§ Aim of the task
Below are records to repeat exactly. Omit the pictures from the copy.

§ Material provided
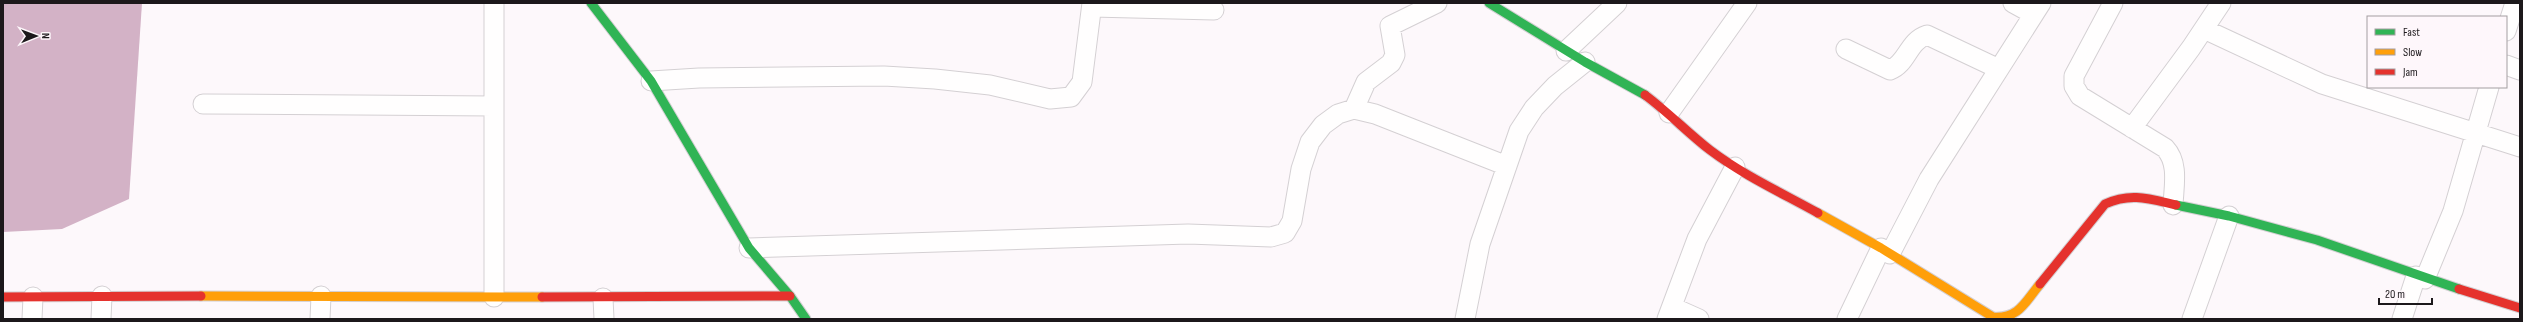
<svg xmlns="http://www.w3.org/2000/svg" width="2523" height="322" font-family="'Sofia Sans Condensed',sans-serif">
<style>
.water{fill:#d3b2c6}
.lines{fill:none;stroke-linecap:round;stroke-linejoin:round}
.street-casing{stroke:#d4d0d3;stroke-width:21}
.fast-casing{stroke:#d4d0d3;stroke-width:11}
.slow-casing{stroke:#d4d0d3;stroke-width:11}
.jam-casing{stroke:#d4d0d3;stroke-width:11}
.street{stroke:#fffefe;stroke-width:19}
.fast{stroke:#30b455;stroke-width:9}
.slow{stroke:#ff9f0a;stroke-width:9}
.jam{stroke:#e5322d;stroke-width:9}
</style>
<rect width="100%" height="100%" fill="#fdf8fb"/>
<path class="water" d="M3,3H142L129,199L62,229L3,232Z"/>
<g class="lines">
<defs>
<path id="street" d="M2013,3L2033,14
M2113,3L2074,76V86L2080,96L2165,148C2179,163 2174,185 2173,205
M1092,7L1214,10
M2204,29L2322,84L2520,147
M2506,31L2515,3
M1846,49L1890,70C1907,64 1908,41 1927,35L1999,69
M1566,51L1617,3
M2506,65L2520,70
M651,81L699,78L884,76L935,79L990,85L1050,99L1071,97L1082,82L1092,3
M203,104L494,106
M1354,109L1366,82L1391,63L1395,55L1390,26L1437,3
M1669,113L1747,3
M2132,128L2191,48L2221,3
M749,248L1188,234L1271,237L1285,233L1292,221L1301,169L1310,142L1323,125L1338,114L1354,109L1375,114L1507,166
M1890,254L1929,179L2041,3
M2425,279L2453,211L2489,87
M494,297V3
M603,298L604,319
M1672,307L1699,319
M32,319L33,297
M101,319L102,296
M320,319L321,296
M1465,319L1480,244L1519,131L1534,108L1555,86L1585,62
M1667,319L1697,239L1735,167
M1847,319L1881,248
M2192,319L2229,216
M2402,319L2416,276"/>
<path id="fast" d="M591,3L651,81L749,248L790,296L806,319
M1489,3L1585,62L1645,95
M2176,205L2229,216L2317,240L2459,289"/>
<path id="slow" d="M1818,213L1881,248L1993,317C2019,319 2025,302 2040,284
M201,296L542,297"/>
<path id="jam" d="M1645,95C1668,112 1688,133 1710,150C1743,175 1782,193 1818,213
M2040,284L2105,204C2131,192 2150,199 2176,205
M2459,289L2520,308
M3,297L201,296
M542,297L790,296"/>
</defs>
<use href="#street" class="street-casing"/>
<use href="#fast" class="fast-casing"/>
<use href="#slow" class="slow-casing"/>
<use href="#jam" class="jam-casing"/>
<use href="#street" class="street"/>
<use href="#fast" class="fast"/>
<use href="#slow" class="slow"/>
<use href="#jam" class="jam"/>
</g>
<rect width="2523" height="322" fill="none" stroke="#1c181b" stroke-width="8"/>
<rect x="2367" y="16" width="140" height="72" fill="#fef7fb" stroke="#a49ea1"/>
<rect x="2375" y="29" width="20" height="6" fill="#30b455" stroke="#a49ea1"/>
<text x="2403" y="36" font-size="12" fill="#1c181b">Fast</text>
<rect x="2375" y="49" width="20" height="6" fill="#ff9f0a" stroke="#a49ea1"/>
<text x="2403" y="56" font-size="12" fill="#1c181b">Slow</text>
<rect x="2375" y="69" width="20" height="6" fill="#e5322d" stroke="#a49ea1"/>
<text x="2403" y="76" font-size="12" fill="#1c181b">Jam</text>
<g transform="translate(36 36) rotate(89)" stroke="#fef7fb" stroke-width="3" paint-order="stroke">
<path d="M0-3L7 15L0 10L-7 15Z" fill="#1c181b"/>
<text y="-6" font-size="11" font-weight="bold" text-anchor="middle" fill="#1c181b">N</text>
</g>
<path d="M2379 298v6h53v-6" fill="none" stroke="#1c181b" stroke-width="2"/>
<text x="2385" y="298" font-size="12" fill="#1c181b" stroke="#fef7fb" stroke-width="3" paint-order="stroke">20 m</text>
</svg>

§ Solution for this exercise
<svg xmlns="http://www.w3.org/2000/svg" width="2523" height="322" font-family="'Sofia Sans Condensed',sans-serif">
<style>
.water{fill:#d3b2c6}
.lines{fill:none;stroke-linecap:round;stroke-linejoin:round}
.street-casing{stroke:#d4d0d3;stroke-width:21}
.fast-casing{stroke:#d4d0d3;stroke-width:11}
.slow-casing{stroke:#d4d0d3;stroke-width:11}
.jam-casing{stroke:#d4d0d3;stroke-width:11}
.street{stroke:#fffefe;stroke-width:19}
.fast{stroke:#30b455;stroke-width:9}
.slow{stroke:#ff9f0a;stroke-width:9}
.jam{stroke:#e5322d;stroke-width:9}
</style>
<rect width="100%" height="100%" fill="#fdf8fb"/>
<path class="water" d="M3,3H142L129,199L62,229L3,232Z"/>
<g class="lines">
<defs>
<path id="street" d="M2013,3L2033,14
M2113,3L2074,76V86L2080,96L2165,148C2179,163 2174,185 2173,205
M1092,7L1214,10
M2204,29L2322,84L2520,147
M2506,31L2515,3
M1846,49L1890,70C1907,64 1908,41 1927,35L1999,69
M1566,51L1617,3
M2506,65L2520,70
M651,81L699,78L884,76L935,79L990,85L1050,99L1071,97L1082,82L1092,3
M203,104L494,106
M1354,109L1366,82L1391,63L1395,55L1390,26L1437,3
M1669,113L1747,3
M2132,128L2191,48L2221,3
M749,248L1188,234L1271,237L1285,233L1292,221L1301,169L1310,142L1323,125L1338,114L1354,109L1375,114L1507,166
M1890,254L1929,179L2041,3
M2425,279L2453,211L2489,87
M494,297V3
M603,298L604,319
M1672,307L1699,319
M32,319L33,297
M101,319L102,296
M320,319L321,296
M1465,319L1480,244L1519,131L1534,108L1555,86L1585,62
M1667,319L1697,239L1735,167
M1847,319L1881,248
M2192,319L2229,216
M2402,319L2416,276"/>
<path id="fast" d="M591,3L651,81L749,248L790,296L806,319
M1489,3L1585,62L1645,95
M2176,205L2229,216L2317,240L2459,289"/>
<path id="slow" d="M1818,213L1881,248L1993,317C2019,319 2025,302 2040,284
M201,296L542,297"/>
<path id="jam" d="M1645,95C1668,112 1688,133 1710,150C1743,175 1782,193 1818,213
M2040,284L2105,204C2131,192 2150,199 2176,205
M2459,289L2520,308
M3,297L201,296
M542,297L790,296"/>
</defs>
<use href="#street" class="street-casing"/>
<use href="#fast" class="fast-casing"/>
<use href="#slow" class="slow-casing"/>
<use href="#jam" class="jam-casing"/>
<use href="#street" class="street"/>
<use href="#fast" class="fast"/>
<use href="#slow" class="slow"/>
<use href="#jam" class="jam"/>
</g>
<rect width="2523" height="322" fill="none" stroke="#1c181b" stroke-width="8"/>
<rect x="2367" y="16" width="140" height="72" fill="#fef7fb" stroke="#a49ea1"/>
<rect x="2375" y="29" width="20" height="6" fill="#30b455" stroke="#a49ea1"/>
<text x="2403" y="36" font-size="12" fill="#1c181b">Fast</text>
<rect x="2375" y="49" width="20" height="6" fill="#ff9f0a" stroke="#a49ea1"/>
<text x="2403" y="56" font-size="12" fill="#1c181b">Slow</text>
<rect x="2375" y="69" width="20" height="6" fill="#e5322d" stroke="#a49ea1"/>
<text x="2403" y="76" font-size="12" fill="#1c181b">Jam</text>
<g transform="translate(36 36) rotate(89)" stroke="#fef7fb" stroke-width="3" paint-order="stroke">
<path d="M0-3L7 15L0 10L-7 15Z" fill="#1c181b"/>
<text y="-6" font-size="11" font-weight="bold" text-anchor="middle" fill="#1c181b">N</text>
</g>
<path d="M2379 298v6h53v-6" fill="none" stroke="#1c181b" stroke-width="2"/>
<text x="2385" y="298" font-size="12" fill="#1c181b" stroke="#fef7fb" stroke-width="3" paint-order="stroke">20 m</text>
</svg>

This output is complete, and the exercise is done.